Search code examples
sqlms-accessimdb

SQL: How do I find which movie genre a user watched the most? (IMDb personal project)


I'm currently working on a personal project and I could use a little help. Here's the scenario:

I'm creating a database (MS Access) for all of the movies myself and some friends have ever watched. We rated all of our movies on IMDb and used the export feature to get all of the movie data and our movie ratings. I plan on doing some summary analysis on Excel. One thing I am interested in is the most common movie genre that each person watched. Below is my current scenario. Note that the column "const" is the movies' unique IDs. I also have individual tables for each person's ratings and the following tables are the summary tables that make up the combination of all the movies we have watched.

Here's the table I had: https://i.sstatic.net/jnxOy.jpg

I assigned each genre an ID, like this: https://i.sstatic.net/zgPku.jpg

And here is a table where I have separate instances for each movie ID and a unique genre: https://i.sstatic.net/0H8QR.jpg

I want to find a way to count up all of the genres that each person watches. Any advice? I would love to provide any additional information that you need!

Thank you!


Solution

  • You need to have at least one table which has one row per user and const (movie watched). In the 3 example tables you posted nothing shows who watched which movies, which is information you need to solve your problem. You mention having "individual tables for each person's ratings," so I assume you have that information. You will want to combine all of them though, into a table called PERSON_MOVIE or something of the like.

    So let's say your second table is called GENRE and its columns are ID, Genre.

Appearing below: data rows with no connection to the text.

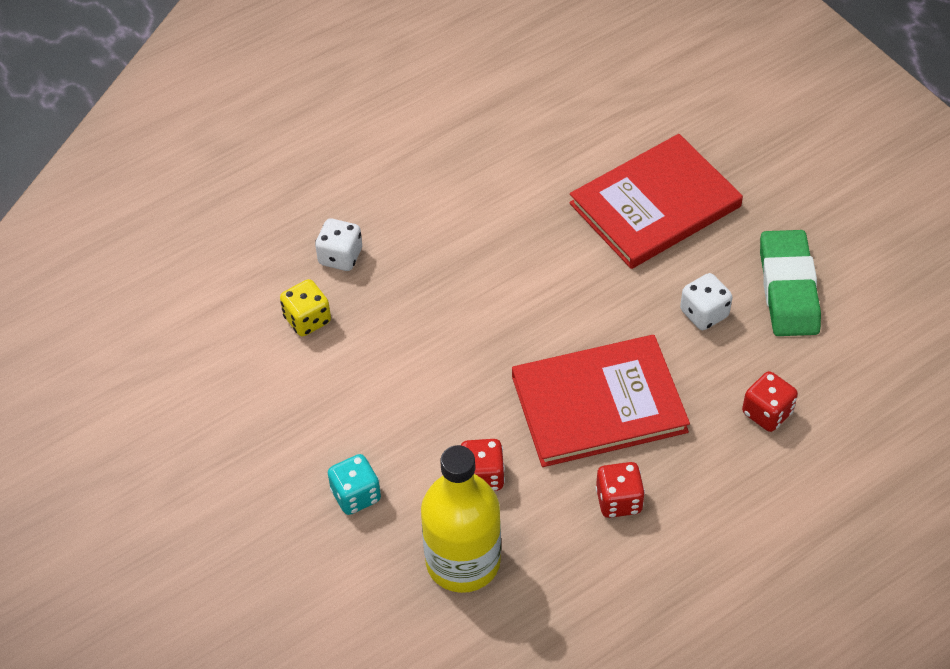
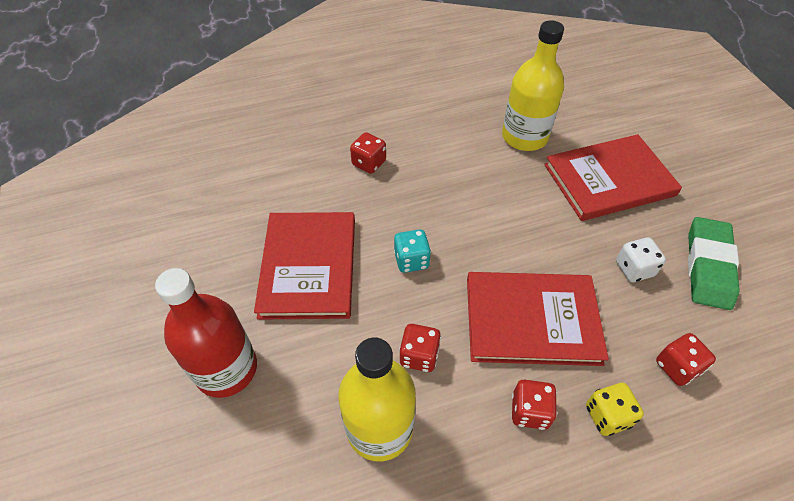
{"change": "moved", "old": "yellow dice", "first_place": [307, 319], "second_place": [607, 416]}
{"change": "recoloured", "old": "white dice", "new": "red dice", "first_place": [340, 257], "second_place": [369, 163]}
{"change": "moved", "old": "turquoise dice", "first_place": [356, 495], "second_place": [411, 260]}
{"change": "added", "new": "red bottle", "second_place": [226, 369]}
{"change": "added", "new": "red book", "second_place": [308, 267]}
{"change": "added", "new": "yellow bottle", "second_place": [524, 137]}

    Let's say your third table is called GENRE_MOVIE and its columns are Const and ID (ID corresponds to ID on the GENRE table)

    Let's say the fourth table, which you did not post, but which is required, is called PERSON_MOVIE and its columns are person, Const, rating.

    You could then write a query like this:

    select vw1.*, ge.genre
      from (select um.person, gm.id as genre_id, count(*) as num_of_genre
              from user_movie um
             inner join genre_movie gm
                on um.const = gm.const
             group by um.person, gm.id) vw1
     inner join (select person, max(num_of_genre) as high_count
                   from (select um.person, gm.id, count(*) as num_of_genre
                           from user_movie um
                          inner join genre_movie gm
                             on um.const = gm.const
                          group by um.person, gm.id) x
                  group by person) vw2
        on vw1.person = vw2.person
       and vw1.num_of_genre = vw2.high_count
     inner join genre ge
        on vw1.genre_id = ge.id
    

    Edit re: your comment:

    So right now you have multiple tables reflecting people's ratings of movies. You need to combine those into a table called PERSON_MOVIE or something similar (as in example above).

    There will be 3 columns on the table: person, const, rating

    I'm not sure if access supports the traditional create table as select query but ordinarily you would be able to construct such a table in the following way:

    create table person_movie as
    select 'Bob', const, [You rated]
    from ratings_by_bob
    union all
    select 'Sally', const, [You rated]
    from ratings_by_sally
    union all
    select 'Jack', const, [You rated]
    from ratings_by_jack
    ....
    

    If not, just combine the tables manually and add a third column as shown indicating what users are reflected by each row. Then you can run my initial query.